TASK BRIEF: Return each record exactly as it appears, so that nothing is dropped or altered.

· · · · · · ·

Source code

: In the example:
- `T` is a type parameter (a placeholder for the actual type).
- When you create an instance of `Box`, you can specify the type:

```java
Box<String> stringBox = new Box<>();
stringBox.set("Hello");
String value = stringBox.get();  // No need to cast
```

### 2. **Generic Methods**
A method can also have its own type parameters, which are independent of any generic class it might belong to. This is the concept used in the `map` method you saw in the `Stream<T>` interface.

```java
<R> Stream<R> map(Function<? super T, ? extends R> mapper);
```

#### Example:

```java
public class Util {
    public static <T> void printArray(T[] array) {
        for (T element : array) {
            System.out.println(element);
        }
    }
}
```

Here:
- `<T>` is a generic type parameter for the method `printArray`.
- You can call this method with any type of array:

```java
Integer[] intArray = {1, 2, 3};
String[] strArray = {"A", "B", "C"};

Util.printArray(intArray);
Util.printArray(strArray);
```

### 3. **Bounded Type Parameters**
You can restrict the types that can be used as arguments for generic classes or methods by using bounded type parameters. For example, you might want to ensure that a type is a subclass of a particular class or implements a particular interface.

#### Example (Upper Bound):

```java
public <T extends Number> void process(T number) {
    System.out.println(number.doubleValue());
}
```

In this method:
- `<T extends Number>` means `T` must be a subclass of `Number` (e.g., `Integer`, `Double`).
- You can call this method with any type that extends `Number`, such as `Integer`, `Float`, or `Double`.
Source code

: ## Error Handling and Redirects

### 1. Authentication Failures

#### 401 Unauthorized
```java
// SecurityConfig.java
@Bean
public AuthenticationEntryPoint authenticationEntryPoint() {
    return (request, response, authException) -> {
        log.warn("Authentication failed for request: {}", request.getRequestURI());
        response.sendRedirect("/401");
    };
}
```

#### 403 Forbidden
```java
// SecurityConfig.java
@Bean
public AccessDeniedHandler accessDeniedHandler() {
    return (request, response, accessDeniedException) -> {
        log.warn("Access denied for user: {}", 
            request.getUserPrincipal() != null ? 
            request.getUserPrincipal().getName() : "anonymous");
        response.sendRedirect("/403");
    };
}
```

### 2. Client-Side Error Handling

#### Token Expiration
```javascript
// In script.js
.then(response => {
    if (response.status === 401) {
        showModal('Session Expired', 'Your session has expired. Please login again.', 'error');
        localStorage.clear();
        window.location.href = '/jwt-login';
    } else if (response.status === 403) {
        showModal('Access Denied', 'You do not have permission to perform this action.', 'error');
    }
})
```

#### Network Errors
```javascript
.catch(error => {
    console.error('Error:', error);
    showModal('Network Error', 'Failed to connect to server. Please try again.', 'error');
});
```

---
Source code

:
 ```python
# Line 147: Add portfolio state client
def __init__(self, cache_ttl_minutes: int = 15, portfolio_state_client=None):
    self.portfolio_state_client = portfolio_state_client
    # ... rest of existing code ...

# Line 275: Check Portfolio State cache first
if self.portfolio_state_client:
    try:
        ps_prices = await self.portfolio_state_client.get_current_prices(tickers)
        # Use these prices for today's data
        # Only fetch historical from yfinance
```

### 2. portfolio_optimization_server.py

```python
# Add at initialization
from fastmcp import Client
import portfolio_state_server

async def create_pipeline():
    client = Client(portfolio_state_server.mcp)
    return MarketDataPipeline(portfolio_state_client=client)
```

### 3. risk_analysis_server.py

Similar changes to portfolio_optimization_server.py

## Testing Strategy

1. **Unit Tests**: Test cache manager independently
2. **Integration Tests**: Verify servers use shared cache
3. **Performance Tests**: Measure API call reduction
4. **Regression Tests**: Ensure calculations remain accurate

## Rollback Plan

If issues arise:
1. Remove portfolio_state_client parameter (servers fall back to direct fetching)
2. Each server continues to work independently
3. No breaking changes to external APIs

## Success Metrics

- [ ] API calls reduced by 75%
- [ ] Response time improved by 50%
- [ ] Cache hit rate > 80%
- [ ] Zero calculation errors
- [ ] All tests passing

· · · · · · ·

TASK RESPONSE:
Source code

: In the example:
- `T` is a type parameter (a placeholder for the actual type).
- When you create an instance of `Box`, you can specify the type:

```java
Box<String> stringBox = new Box<>();
stringBox.set("Hello");
String value = stringBox.get();  // No need to cast
```

### 2. **Generic Methods**
A method can also have its own type parameters, which are independent of any generic class it might belong to. This is the concept used in the `map` method you saw in the `Stream<T>` interface.

```java
<R> Stream<R> map(Function<? super T, ? extends R> mapper);
```

#### Example:

```java
public class Util {
    public static <T> void printArray(T[] array) {
        for (T element : array) {
            System.out.println(element);
        }
    }
}
```

Here:
- `<T>` is a generic type parameter for the method `printArray`.
- You can call this method with any type of array:

```java
Integer[] intArray = {1, 2, 3};
String[] strArray = {"A", "B", "C"};

Util.printArray(intArray);
Util.printArray(strArray);
```

### 3. **Bounded Type Parameters**
You can restrict the types that can be used as arguments for generic classes or methods by using bounded type parameters. For example, you might want to ensure that a type is a subclass of a particular class or implements a particular interface.

#### Example (Upper Bound):

```java
public <T extends Number> void process(T number) {
    System.out.println(number.doubleValue());
}
```

In this method:
- `<T extends Number>` means `T` must be a subclass of `Number` (e.g., `Integer`, `Double`).
- You can call this method with any type that extends `Number`, such as `Integer`, `Float`, or `Double`.
Source code

: ## Error Handling and Redirects

### 1. Authentication Failures

#### 401 Unauthorized
```java
// SecurityConfig.java
@Bean
public AuthenticationEntryPoint authenticationEntryPoint() {
    return (request, response, authException) -> {
        log.warn("Authentication failed for request: {}", request.getRequestURI());
        response.sendRedirect("/401");
    };
}
```

#### 403 Forbidden
```java
// SecurityConfig.java
@Bean
public AccessDeniedHandler accessDeniedHandler() {
    return (request, response, accessDeniedException) -> {
        log.warn("Access denied for user: {}", 
            request.getUserPrincipal() != null ? 
            request.getUserPrincipal().getName() : "anonymous");
        response.sendRedirect("/403");
    };
}
```

### 2. Client-Side Error Handling

#### Token Expiration
```javascript
// In script.js
.then(response => {
    if (response.status === 401) {
        showModal('Session Expired', 'Your session has expired. Please login again.', 'error');
        localStorage.clear();
        window.location.href = '/jwt-login';
    } else if (response.status === 403) {
        showModal('Access Denied', 'You do not have permission to perform this action.', 'error');
    }
})
```

#### Network Errors
```javascript
.catch(error => {
    console.error('Error:', error);
    showModal('Network Error', 'Failed to connect to server. Please try again.', 'error');
});
```

---
Source code

:
 ```python
# Line 147: Add portfolio state client
def __init__(self, cache_ttl_minutes: int = 15, portfolio_state_client=None):
    self.portfolio_state_client = portfolio_state_client
    # ... rest of existing code ...

# Line 275: Check Portfolio State cache first
if self.portfolio_state_client:
    try:
        ps_prices = await self.portfolio_state_client.get_current_prices(tickers)
        # Use these prices for today's data
        # Only fetch historical from yfinance
```

### 2. portfolio_optimization_server.py

```python
# Add at initialization
from fastmcp import Client
import portfolio_state_server

async def create_pipeline():
    client = Client(portfolio_state_server.mcp)
    return MarketDataPipeline(portfolio_state_client=client)
```

### 3. risk_analysis_server.py

Similar changes to portfolio_optimization_server.py

## Testing Strategy

1. **Unit Tests**: Test cache manager independently
2. **Integration Tests**: Verify servers use shared cache
3. **Performance Tests**: Measure API call reduction
4. **Regression Tests**: Ensure calculations remain accurate

## Rollback Plan

If issues arise:
1. Remove portfolio_state_client parameter (servers fall back to direct fetching)
2. Each server continues to work independently
3. No breaking changes to external APIs

## Success Metrics

- [ ] API calls reduced by 75%
- [ ] Response time improved by 50%
- [ ] Cache hit rate > 80%
- [ ] Zero calculation errors
- [ ] All tests passing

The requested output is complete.